→ What is needed: The whole listing, exactly as given: write it out, leaving out each image.

→ Supplied data:
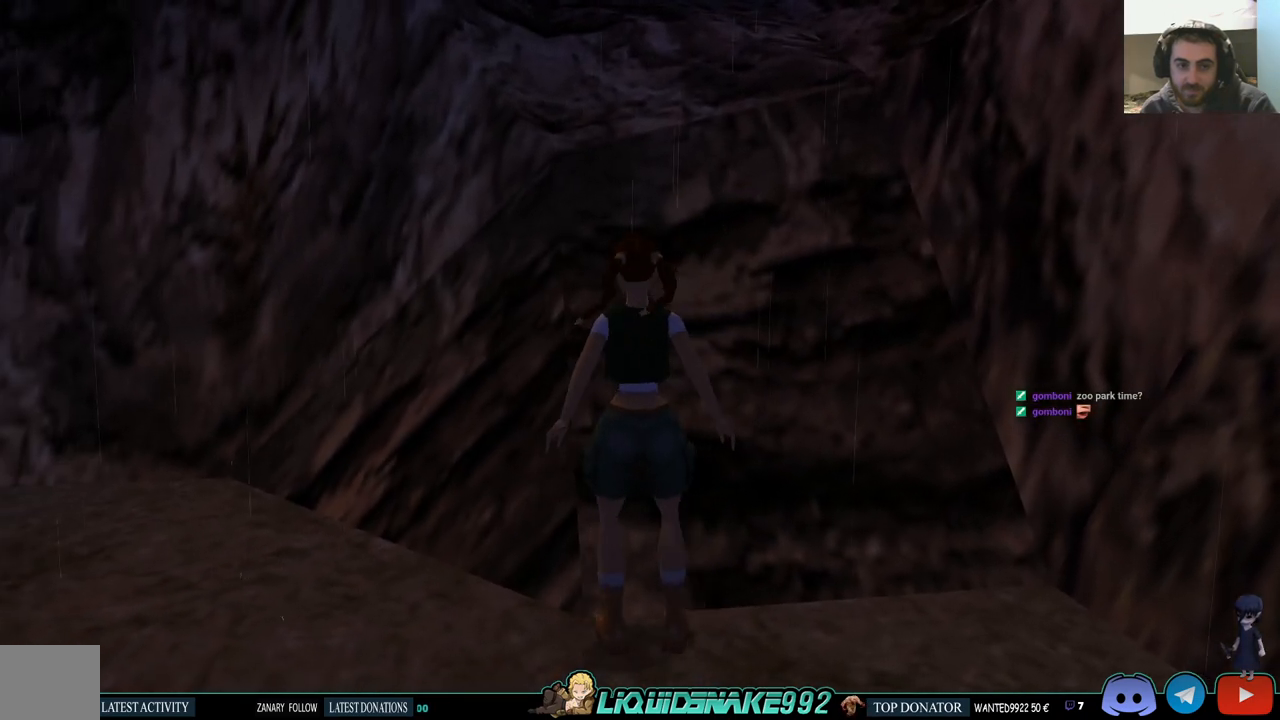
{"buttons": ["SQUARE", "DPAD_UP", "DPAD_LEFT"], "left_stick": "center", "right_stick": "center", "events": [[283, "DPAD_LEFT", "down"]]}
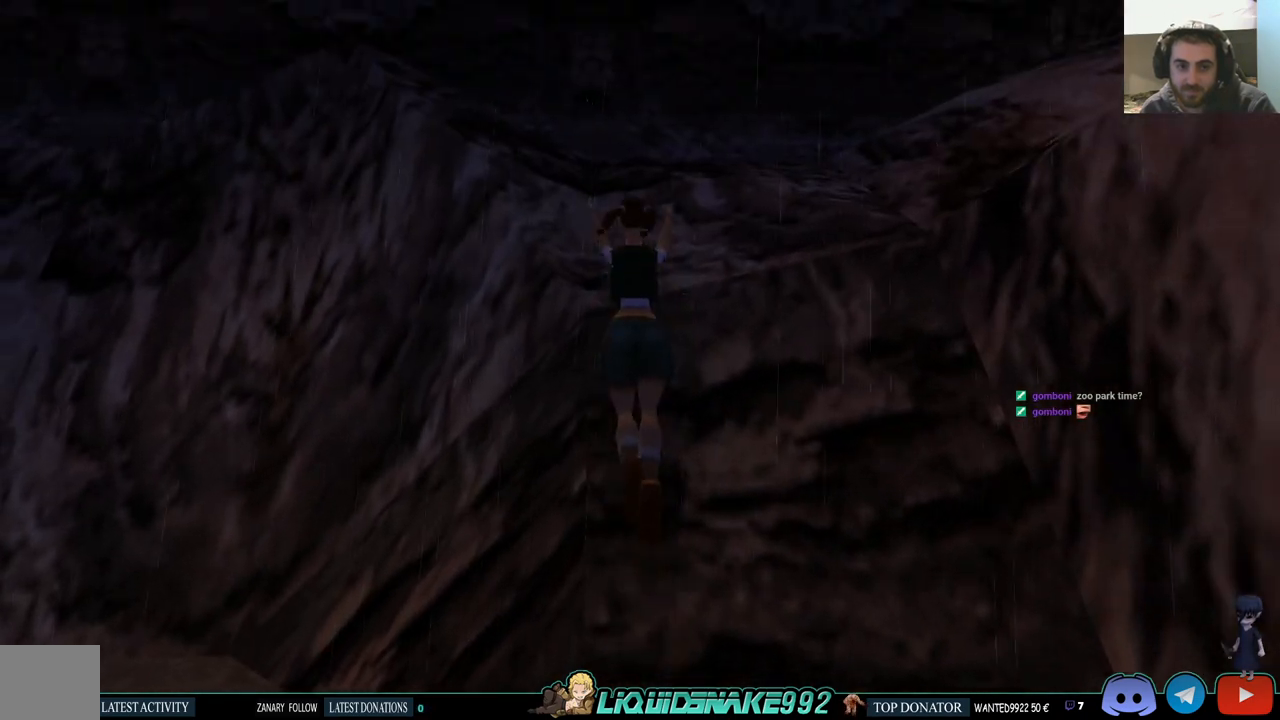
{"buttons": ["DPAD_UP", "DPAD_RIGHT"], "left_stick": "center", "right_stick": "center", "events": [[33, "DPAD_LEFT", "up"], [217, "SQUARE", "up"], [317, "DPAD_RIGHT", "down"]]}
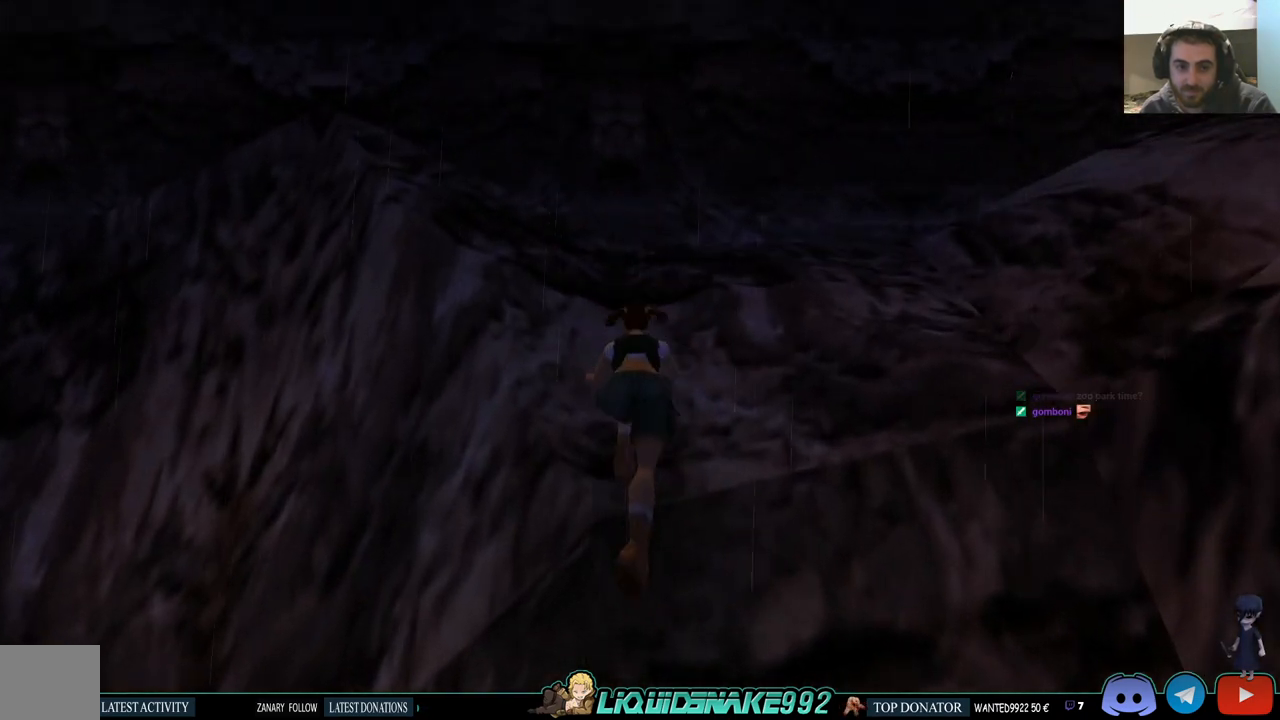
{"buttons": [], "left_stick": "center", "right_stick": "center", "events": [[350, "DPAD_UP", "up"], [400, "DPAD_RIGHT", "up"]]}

→ Solution for this task:
{"buttons": ["SQUARE", "DPAD_UP", "DPAD_LEFT"], "left_stick": "center", "right_stick": "center", "events": [[283, "DPAD_LEFT", "down"]]}
{"buttons": ["DPAD_UP", "DPAD_RIGHT"], "left_stick": "center", "right_stick": "center", "events": [[33, "DPAD_LEFT", "up"], [217, "SQUARE", "up"], [317, "DPAD_RIGHT", "down"]]}
{"buttons": [], "left_stick": "center", "right_stick": "center", "events": [[350, "DPAD_UP", "up"], [400, "DPAD_RIGHT", "up"]]}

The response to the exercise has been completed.